Certains chercheurs, notamment dans la tradition polonaise et tchèque, l’ont interprétée comme une déesse ambivalente qui n’apporte pas seulement la terreur, mais appartient aussi au cycle nécessaire – car sans hiver, pas de printemps ; sans mort, pas de renouveau.
Des représentations ultérieures, en particulier dans la littérature de vulgarisation et néopaïenne, ont développé Marena en une déesse de la mort élaborée, dotée d’une biographie, de liens de parenté et de fonctions précises.

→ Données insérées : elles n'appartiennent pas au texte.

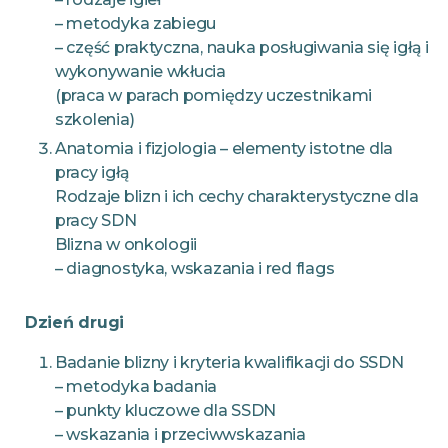
– metodyka zabiegu
– część praktyczna, nauka posługiwania się igłą i
wykonywanie wkłucia
(praca w parach pomiędzy uczestnikami
szkolenia)
Anatomia i fizjologia – elementy istotne dla
pracy igłą
Rodzaje blizn i ich cechy charakterystyczne dla
pracy SDN
Blizna w onkologii
– diagnostyka, wskazania i red flags
Dzień drugi
Badanie blizny i kryteria kwalifikacji do SSDN
– metodyka badania
– punkty kluczowe dla SSDN
– wskazania i przeciwwskazania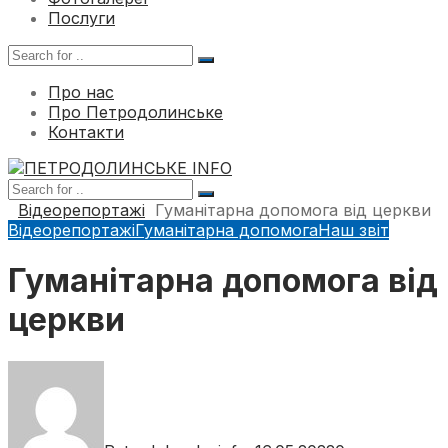
Послуги
Про нас
Про Петродолинське
Контакти
Відеорепортажі
Гуманітарна допомога від церкви
Відеорепортажі
Гуманітарна допомога
Наш звіт
Гуманітарна допомога від
церкви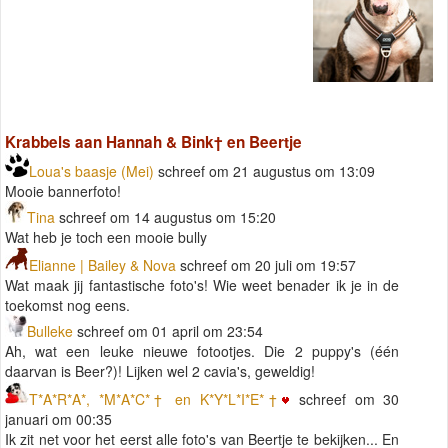
Krabbels aan Hannah & Bink† en Beertje
Loua's baasje (Mei)
schreef om 21 augustus om 13:09
Mooie bannerfoto!
Tina
schreef om 14 augustus om 15:20
Wat heb je toch een mooie bully
Elianne | Bailey & Nova
schreef om 20 juli om 19:57
Wat maak jij fantastische foto's! Wie weet benader ik je in de
toekomst nog eens.
Bulleke
schreef om 01 april om 23:54
Ah, wat een leuke nieuwe fotootjes. Die 2 puppy's (één
daarvan is Beer?)! Lijken wel 2 cavia's, geweldig!
T*A*R*A*, *M*A*C*† en K*Y*L*I*E*†
schreef om 30
januari om 00:35
Ik zit net voor het eerst alle foto's van Beertje te bekijken... En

Ces images sont séduisantes, mais ne sont pas étayées par la critique des sources – elles introduisent souvent davantage de la vision du monde moderne que de la tradition médiévale dans la figure.
La position scientifique sérieuse reste prudente. Il y a de bonnes raisons de supposer que derrière la coutume et le nom se trouve une représentation d’une puissance hivernale et mortifère personnifiée.
Une déesse Marena vénérée dans un culte et dotée d’un mythe élaboré ne peut cependant pas être attestée de manière certaine à partir des sources conservées. Marena est ainsi un cas exemplaire des limites de notre connaissance de la religion slave.